Dank der ausgewogenen Fütterung kann sich Meuli über überdurchschnittlich hohe Milcherträge seiner Ziegen freuen. Ab der dritten Laktation erwartet er mindestens 800 Kilo Milch pro Jahr. Tiere, die diese Leistung nicht erbringen, merzt der Bauer aus, und das Fleisch wird zu Trockenfleisch und Salsiz verarbeitet. Diese Produkte seien so gefragt, dass er davon nie genug habe, so Meili.

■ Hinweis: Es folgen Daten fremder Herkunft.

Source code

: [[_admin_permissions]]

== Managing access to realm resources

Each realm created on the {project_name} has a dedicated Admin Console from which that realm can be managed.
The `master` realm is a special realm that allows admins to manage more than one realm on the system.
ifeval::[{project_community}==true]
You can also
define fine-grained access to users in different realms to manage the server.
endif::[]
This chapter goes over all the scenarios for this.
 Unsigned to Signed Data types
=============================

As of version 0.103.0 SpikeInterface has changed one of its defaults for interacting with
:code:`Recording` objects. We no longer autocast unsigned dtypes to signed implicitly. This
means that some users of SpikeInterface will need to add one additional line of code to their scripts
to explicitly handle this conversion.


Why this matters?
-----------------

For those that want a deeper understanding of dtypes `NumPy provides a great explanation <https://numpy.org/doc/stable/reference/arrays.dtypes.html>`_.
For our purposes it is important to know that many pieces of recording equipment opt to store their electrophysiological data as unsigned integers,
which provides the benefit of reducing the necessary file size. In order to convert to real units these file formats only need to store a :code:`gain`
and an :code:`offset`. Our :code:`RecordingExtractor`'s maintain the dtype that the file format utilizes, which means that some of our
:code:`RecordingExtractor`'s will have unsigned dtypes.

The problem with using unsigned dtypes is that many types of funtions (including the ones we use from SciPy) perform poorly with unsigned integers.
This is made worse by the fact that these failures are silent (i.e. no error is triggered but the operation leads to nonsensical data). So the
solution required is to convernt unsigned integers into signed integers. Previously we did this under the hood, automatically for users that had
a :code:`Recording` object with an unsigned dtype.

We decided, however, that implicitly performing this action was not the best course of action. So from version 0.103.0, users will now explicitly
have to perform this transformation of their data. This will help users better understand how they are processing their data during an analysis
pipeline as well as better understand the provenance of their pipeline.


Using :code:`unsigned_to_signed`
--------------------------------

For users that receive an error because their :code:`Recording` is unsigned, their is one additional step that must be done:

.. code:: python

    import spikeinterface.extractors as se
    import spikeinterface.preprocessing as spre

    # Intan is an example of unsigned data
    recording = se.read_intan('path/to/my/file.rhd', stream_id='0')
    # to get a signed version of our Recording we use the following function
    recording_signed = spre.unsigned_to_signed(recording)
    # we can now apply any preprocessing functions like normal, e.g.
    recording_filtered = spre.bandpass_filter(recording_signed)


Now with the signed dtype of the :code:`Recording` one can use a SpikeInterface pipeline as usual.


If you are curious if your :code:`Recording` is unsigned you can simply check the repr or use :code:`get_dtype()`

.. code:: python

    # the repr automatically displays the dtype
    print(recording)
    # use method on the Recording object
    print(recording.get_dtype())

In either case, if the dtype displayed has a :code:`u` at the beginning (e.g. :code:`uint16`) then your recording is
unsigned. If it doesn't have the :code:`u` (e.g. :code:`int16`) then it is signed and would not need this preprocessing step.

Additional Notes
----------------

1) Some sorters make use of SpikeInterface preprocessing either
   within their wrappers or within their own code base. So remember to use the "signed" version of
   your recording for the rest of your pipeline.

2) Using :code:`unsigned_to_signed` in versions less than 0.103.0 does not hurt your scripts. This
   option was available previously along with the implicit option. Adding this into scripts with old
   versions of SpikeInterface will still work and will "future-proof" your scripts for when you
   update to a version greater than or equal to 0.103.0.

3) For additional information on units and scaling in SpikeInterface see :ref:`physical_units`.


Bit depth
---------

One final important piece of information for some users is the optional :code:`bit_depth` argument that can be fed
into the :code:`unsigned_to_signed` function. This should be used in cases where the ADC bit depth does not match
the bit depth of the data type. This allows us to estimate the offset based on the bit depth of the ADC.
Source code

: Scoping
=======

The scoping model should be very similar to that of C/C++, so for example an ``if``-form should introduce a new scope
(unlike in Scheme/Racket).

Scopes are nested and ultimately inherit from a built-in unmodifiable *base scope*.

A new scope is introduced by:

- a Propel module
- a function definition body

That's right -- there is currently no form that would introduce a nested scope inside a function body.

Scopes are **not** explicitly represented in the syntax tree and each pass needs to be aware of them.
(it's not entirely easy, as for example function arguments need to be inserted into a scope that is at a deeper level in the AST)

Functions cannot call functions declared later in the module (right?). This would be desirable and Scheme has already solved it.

Als typische Berglerin sei die Bündner Strahlenziege äusserst robust und widerstandsfähig. Auf der Suche nach Weideplätzen legt sie oft lange Märsche und knifflige Kletterpartien zurück.
Thomas Schwenter
Fahrt ins Unterengadin
Für die Vermarktung seiner Gitzi ist Meuli froh um das Projekt Bündner Bioberggitzi , das vor drei Jahren mit Coop und dem Bündner Ziegenzuchtverband lanciert wurde. Dafür nimmt er auch den Aufwand in Kauf, seine Gitzi einmal pro Saison selbst in einem Anhänger ins Unterengadin zu fahren, weil die für diesen Kanal vorgesehenen Gitzi nur von der Metzgerei Zanetti in Ramosch GR geschlachtet werden.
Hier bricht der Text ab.